Je suis chez Jean Coutu. J’attends en file près de l’enseigne « Donnez » du comptoir du pharmacien. Je n’ai que ma prescription à donner, puisque le bon Jean m’a déjà dépanné (un terme d’industrie, apparemment) la semaine dernière alors que je ne la trouvais plus. Ce ne sera pas bien long.
Une employée approche, suivie d’une grande brune qui attire tout de suite mon attention. Elles se dirigent vers une section à côté de moi. J’observe et j’écoute, discrètement. L’employée lui présente les différentes limes à ongles disponibles.
– En avez-vous aux diamants?
Elle me donne l’impression d’être mannequin. Peut-être aspirante mannequin, parce qu’elle marche très mal. Elle vient sans doute de débarquer en ville, pour réaliser son rêve. Elle est très grande, très mince, très jeune et très belle. Aussi, sa peau est parfaite, même sous les néons blêmes d’une pharmacie. Ça me tente de lui demander si ils mettent des vrais diamants dans sa lime à ongles favorite. Et combien elle coûte, tiens.
– Non, on n’en a pas des comme ça. Peut-être que tu pourrais aller voir à l’autre?
– Ah non, j’en arrive de l’autre. Ça fait déjà trois que je fais, j’arrive pas à en trouver.

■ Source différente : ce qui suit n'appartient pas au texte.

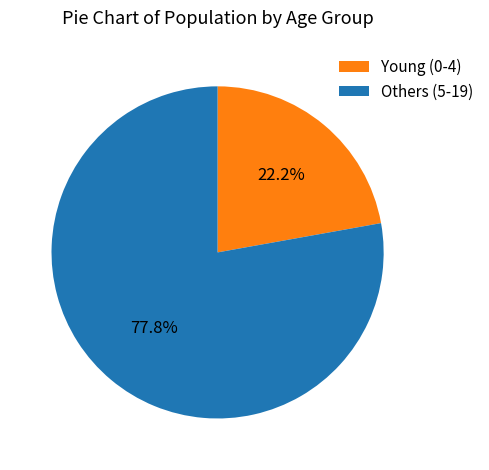

Count the number of slices in the pie.

2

Tiens, elle est geignarde. Ça fitte avec le profil mannequin. Elle a aussi un côté dégingandé, presque maladroit. On dirait qu’elle a grandi trop vite. Et son visage n’est pas parfait. Il y a un petit défaut, que je n’arrive pas à identifier, mais qui accroche l’oeil. C’est en plein le genre de visages qu’ils recherchent dans ce métier. Ça me tente de lui demander si c’est tellement meilleur avec des diamants que ça mérite un tel magasinage.
Mais c’est à mon tour de parler au pharmacien. Et une fois que j’ai donné mon bout de papier, elle est déjà partie.
j’aime bien tes chroniques de vie tranchée. Et cette belle inconnue qui y est presque toujours au centre!